Wednesday will see the first meeting of Parliament's joint committee to study the government's Bill to put in place a resolution framework to deal with bankruptcy situations at banks, insurance companies and entities such as non-banking financial companies.
The Financial Resolution and Deposit Insurance Bill
was referred to the joint committee on August 10, during the monsoon session, and the panel was constituted on August 19. It has 20 members from the Lok Sabha and 10 from the Rajya Sabha. Bhupender Yadav, the latter's member from the ruling Bharatiya Janata Party, heads it.
The report is supposed to come in the winter session of Parliament.

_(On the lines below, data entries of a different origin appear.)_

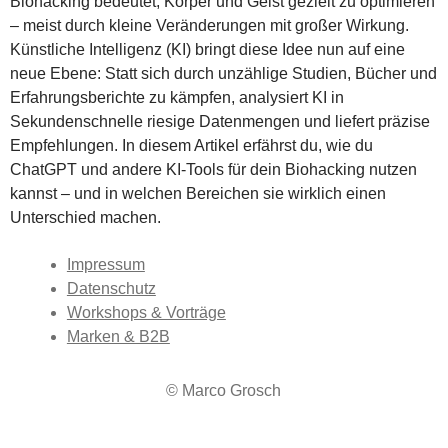
Biohacking bedeutet, Körper und Geist gezielt zu optimieren
– meist durch kleine Veränderungen mit großer Wirkung.
Künstliche Intelligenz (KI) bringt diese Idee nun auf eine
neue Ebene: Statt sich durch unzählige Studien, Bücher und
Erfahrungsberichte zu kämpfen, analysiert KI in
Sekundenschnelle riesige Datenmengen und liefert präzise
Empfehlungen. In diesem Artikel erfährst du, wie du
ChatGPT und andere KI-Tools für dein Biohacking nutzen
kannst – und in welchen Bereichen sie wirklich einen
Unterschied machen.
Impressum
Datenschutz
Workshops & Vorträge
Marken & B2B
© Marco Grosch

This, with the Insolvency and Bankruptcy
Code enacted last year, is aimed to provide a comprehensive resolution mechanism. It is to put in place the process for designation of systemically important financial institutions, establishment of a Resolution Corporation for protection of consumers of specified service providers and of public funds.
This Resolution Corporation would be empowered with some new methods of resolution, such as bail-in and bridge service providers. The entity would will have a chairperson and its members will include representatives from the finance ministry, Reserve Bank of India and Securities and Exchange Board of India, among others.
According to a Cabinet note, it would also aim to inculcate discipline among financial service providers in the event of a crisis, by limiting the use of public money to bail out distressed entities.
“It would help in maintaining financial stability in the economy by ensuring adequate preventive measures, while at the same time providing the necessary instruments for dealing with an event of crisis,” went the note.